A drug smuggler swallowed 67 packages of cocaine in an attempt to get through British customs.
Student Fidelis Ozouli, 30, risked his life trying to hide the 1kg haul of the class A substance in his stomach.
He later claimed he did not know the packets contained drugs.
Officers at Manchester Airport became suspicious because Ozouli looked unnaturally bloated.
They carried out X-rays on his stomach and discovered a quantity of cocaine equivalent to two bags of sugar.
It is one of the largest amounts ever found internally by UK customs officers.
The drug, hidden inside scores of condoms, was 78 per cent pure and had a street value of £250,000.
Ozouli left officials and a court baffled by claiming: 'I didn't know they were drugs.'
He added: 'I just did not know what they were. I thought I was swallowing something else to take into Britain as a favour for a pal.'
At Manchester Crown Court, Ozouli, who is from Nigeria but lives and studies in London, pleaded guilty to importing class A drugs and was jailed for ten years - but continued to deny knowing what the haul was.
Judge Thomas Gilbart QC told him: 'I do not accept your evidence and do not believe it is credible.
'The story is fantastical and I don't believe a word of it.
'This was a calculated decision on your part to solve your money worries.'
Ozouli, of Kennington, South London, was stopped by UK Border Agency officers on his arrival at Manchester from Switzerland on September 5.
He claimed he was on a business trip from Zurich on behalf of a pharmaceuticals company but inquiries revealed he had taken a lengthy and unusual route back to the UK from countries in Africa.
He was arrested and the case was passed to customs officers who interviewed him.
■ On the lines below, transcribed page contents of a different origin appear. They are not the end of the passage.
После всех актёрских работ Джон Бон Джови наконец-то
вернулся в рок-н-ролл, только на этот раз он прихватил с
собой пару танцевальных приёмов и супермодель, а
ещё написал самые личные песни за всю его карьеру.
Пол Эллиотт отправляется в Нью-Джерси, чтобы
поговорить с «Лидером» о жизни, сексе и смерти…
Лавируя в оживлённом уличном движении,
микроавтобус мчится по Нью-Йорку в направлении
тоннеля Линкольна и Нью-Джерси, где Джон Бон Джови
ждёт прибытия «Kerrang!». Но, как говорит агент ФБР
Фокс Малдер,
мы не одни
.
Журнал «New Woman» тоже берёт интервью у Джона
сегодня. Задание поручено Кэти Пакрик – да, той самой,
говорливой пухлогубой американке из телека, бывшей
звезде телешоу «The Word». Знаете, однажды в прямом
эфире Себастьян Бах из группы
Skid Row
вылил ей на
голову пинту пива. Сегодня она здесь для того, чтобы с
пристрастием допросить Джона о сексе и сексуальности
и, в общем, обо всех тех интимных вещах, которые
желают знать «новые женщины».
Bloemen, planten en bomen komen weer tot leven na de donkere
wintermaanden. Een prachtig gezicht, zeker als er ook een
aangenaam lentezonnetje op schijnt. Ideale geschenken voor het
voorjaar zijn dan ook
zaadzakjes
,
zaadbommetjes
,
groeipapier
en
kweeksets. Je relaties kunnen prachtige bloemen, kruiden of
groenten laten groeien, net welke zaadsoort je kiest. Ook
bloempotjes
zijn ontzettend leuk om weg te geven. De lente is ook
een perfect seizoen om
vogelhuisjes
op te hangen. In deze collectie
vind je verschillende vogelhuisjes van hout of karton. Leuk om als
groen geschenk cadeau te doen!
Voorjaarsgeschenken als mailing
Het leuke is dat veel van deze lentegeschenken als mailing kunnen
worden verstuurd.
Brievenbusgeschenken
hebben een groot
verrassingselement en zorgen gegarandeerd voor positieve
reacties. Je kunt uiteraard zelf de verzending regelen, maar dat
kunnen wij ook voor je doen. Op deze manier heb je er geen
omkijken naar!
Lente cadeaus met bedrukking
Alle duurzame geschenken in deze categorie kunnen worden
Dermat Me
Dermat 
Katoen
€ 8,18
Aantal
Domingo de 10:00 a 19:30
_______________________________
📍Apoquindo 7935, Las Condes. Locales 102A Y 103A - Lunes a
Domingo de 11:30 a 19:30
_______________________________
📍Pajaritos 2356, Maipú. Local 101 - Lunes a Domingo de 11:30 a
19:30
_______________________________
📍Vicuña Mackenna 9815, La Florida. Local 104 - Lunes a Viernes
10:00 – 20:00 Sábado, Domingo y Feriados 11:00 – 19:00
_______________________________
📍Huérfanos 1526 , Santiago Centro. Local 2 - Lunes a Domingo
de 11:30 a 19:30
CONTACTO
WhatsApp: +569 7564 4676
Later he was taken to a nearby hospital where he was X-rayed to ensure all the packages had been recovered.
Mike O'Grady, assistant director of criminal investigation for Revenue and Customs said yesterday: 'Forensic tests showed that the purity of this cocaine is significantly above what we would normally find.
'Swallowing any drugs puts the courier at risk, but with purity levels this high he was putting himself at considerable risk of death.
'Criminals dealing in drugs with high purity levels are thinking solely of increased profits, to further fund their illegal activity.
Mr O'Grady added: 'They show utter disregard for the damage drugs do to individuals and communities.
'Customs is working closely with our partners in the UK Border Agency, police and other law enforcement agencies such as the Serious Organised Crime Agency to protect the public from the significant and damaging effect drugs have on our communities.'
The biggest ever recorded haul of cocaine found in a smuggler's stomach in Britain was 1.5kg found inside 39 packages in 2003.